En definitiva, todo este lío supone igualar la lectura con la comida y la ropa pero ¿es lo mismo? Con el libro no se juega. El libro supone una ventana a la reflexión íntima, a la cosa de pensar y pensarse, entenderse, perdonarse. Favorece que le susurren a uno que lo que ha sentido es humano, universal, y regala las palabras para validar sentimientos. Crea realidades alternativas o desempolva las que estaban olvidadas. En definitiva, un libro no se puede calificar de basura sin sentir que se comete un pecado, aunque se nos diga que están circulando en una órbita absurda, en una vía muerta en la que van a perecer.

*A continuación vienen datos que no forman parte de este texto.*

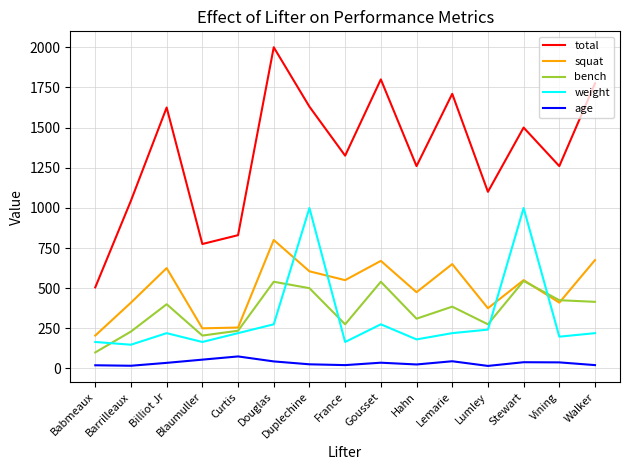

Which series changed the most between Billiot Jr and Curtis?

total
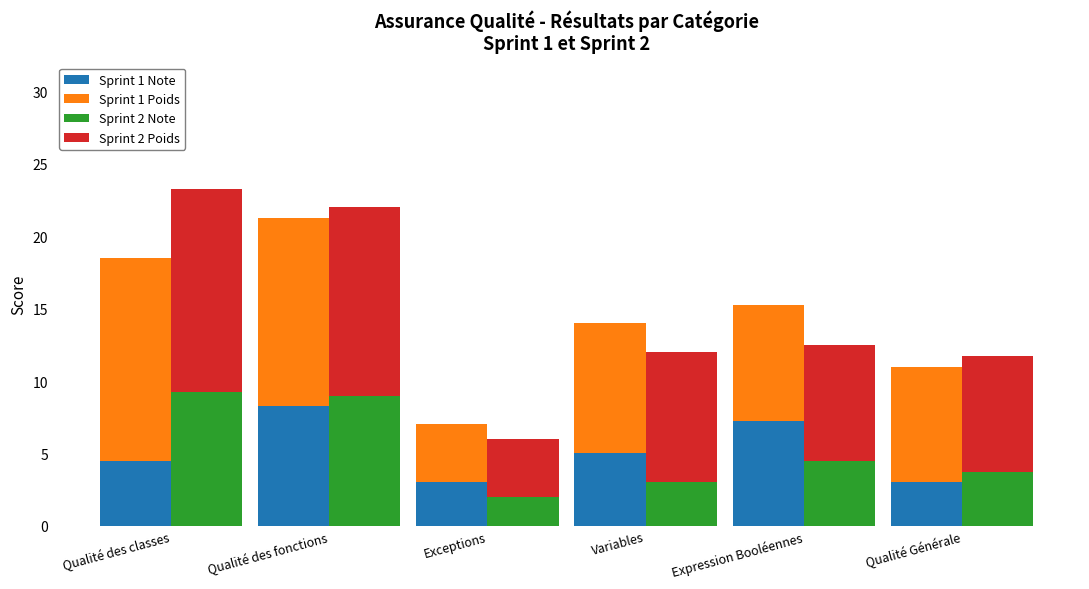

At which category is the sum across all series the highest?

Qualité des fonctions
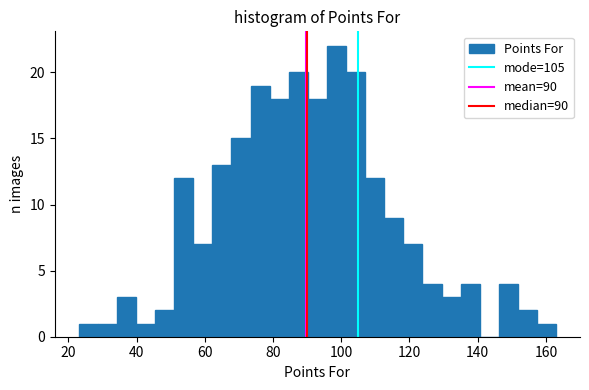

Read against the x-axis, roughly where is the centre of the tallest bar?

98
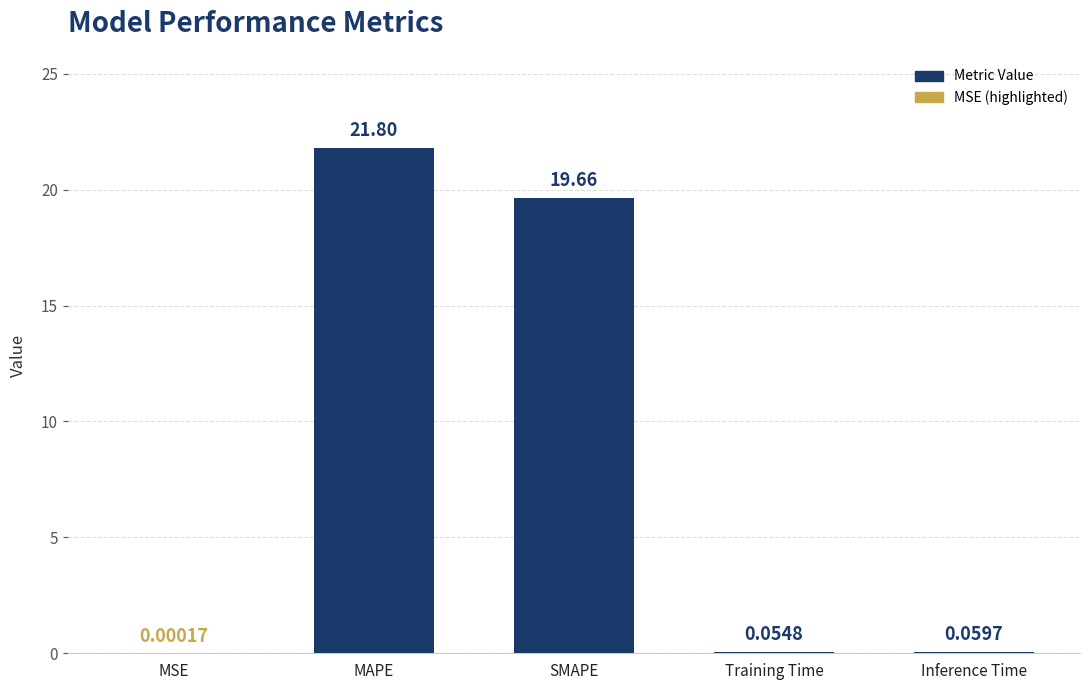

What is the sum of all values?

41.6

Cualquier libro puede salvarte, eso es lo único que no ha cambiado. Como Emma Goldman, la anarquista de fin de siécle que etiquetaron como mujer más peligrosa de América, yo siempre he metido una lectura en mi faldriquera antes de salir de casa. Ella lo hacía antes de dar un mitin y anticipaba así los días que iba a pasar en algún calabozo neoyorkino cuando apareciera la poli. ¿Es esa la sensación que nos visita a los lectores, la de que se nos puede privar de libertad en cualquier momento?, ¿nos veremos pronto en un zulo buscando el oxígeno a través de un respirador artificial, o sea, un libro? Lo único definitivo es que resulta más doloroso imaginar la ausencia de libros que imaginar su plaga.